The Bush administration's Director of National Intelligence has put together a program that will allow all 16 U.S. spy agencies to share the sensitive information in their databases. It should prove to be an invaluable tool, particularly in preventing terrorist attacks.
It also should have been operational years ago. Such an effort should have begun with the Clinton administration.
As The Wall Street Journal reported Jan. 22, what is planned is a system akin to Google that would allow analysts to search all of the connected databases. Intelligence officials now estimate requests for information result in only about 5 percent of the pertinent files being examined. The new system is expected to increase that to 95 percent.
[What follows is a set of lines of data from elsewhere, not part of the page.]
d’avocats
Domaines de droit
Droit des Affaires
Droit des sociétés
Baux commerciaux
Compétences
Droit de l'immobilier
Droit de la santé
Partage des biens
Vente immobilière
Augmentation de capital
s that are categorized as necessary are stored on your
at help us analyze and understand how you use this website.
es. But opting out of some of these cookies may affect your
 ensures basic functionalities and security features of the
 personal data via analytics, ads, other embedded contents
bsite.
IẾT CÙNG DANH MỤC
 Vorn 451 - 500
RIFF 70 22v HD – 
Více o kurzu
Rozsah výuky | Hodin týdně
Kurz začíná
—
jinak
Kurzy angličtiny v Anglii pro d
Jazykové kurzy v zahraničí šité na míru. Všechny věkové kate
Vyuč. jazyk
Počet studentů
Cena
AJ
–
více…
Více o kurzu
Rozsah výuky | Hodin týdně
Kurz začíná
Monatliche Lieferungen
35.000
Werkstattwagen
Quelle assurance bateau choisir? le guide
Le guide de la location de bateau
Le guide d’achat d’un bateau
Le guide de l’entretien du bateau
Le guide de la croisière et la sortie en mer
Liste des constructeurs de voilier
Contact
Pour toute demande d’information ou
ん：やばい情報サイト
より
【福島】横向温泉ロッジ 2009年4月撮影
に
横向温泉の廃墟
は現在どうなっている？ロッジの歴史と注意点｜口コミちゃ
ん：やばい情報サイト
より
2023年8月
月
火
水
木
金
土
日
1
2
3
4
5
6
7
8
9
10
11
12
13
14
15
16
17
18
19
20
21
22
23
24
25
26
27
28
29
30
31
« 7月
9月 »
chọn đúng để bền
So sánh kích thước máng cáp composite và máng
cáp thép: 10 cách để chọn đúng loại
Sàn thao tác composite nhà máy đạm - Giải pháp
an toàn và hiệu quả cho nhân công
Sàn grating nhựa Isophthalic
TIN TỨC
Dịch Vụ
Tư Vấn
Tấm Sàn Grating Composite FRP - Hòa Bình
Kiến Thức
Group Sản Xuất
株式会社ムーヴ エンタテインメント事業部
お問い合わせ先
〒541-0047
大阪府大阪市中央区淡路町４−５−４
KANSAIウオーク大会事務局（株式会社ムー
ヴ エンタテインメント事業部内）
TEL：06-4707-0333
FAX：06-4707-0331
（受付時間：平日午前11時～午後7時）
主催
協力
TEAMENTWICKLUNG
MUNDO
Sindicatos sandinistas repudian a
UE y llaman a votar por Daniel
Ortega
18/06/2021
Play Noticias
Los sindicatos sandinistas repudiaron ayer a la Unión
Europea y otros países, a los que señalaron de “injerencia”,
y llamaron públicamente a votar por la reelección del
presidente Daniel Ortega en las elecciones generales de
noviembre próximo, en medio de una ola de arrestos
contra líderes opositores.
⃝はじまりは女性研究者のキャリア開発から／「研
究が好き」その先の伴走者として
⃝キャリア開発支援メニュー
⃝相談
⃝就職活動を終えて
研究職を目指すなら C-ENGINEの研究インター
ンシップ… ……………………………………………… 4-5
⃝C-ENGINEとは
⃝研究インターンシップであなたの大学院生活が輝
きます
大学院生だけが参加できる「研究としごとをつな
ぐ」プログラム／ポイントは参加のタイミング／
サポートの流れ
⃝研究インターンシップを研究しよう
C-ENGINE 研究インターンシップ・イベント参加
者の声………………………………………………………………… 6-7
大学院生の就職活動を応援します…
One would think such a system would have been an obvious idea as soon as search engines appeared in the late 1990s. Most of the country has been Googling away since then; why not the high-tech spies?
Apparently bureaucracy took precedence. The Journal says that under the current system, even information that is found often is shared only after "protracted negotiations."
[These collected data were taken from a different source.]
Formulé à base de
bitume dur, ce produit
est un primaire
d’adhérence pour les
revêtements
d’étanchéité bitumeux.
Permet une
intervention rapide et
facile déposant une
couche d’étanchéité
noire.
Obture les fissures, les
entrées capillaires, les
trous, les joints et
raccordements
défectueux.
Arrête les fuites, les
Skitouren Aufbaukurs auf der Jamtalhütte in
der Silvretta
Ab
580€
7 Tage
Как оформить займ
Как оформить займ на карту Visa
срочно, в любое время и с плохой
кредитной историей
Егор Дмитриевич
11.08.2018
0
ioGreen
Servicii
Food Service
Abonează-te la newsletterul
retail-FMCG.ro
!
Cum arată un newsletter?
Moreover, it is now nearly five years since the 9/11 Commission castigated the intelligence services for failing to put together information already in the hands of various agencies to prevent the attacks. Much was known about the 19 Sept. 11 hijackers - a student pilot, for example, who was uninterested in learning how to take off or land - but no one agency had enough to see the larger picture.
Even so, the various bureaucracies involved appear to have viewed database sharing with no particular urgency. The 16 intelligence agencies involved agreed to creating the system only in September.
Nonetheless, when complete, it should be a godsend for analysts looking to prevent more attacks or track suspected terrorists. And that McConnell succeeded in getting it going before his departure is certainly to his credit. The new administration is expected to support the idea and to ensure it is fully funded.
Good. Then the incoming director, Dennis Blair, can work on straightening out a bureaucracy that would delay such an obviously desirable improvement.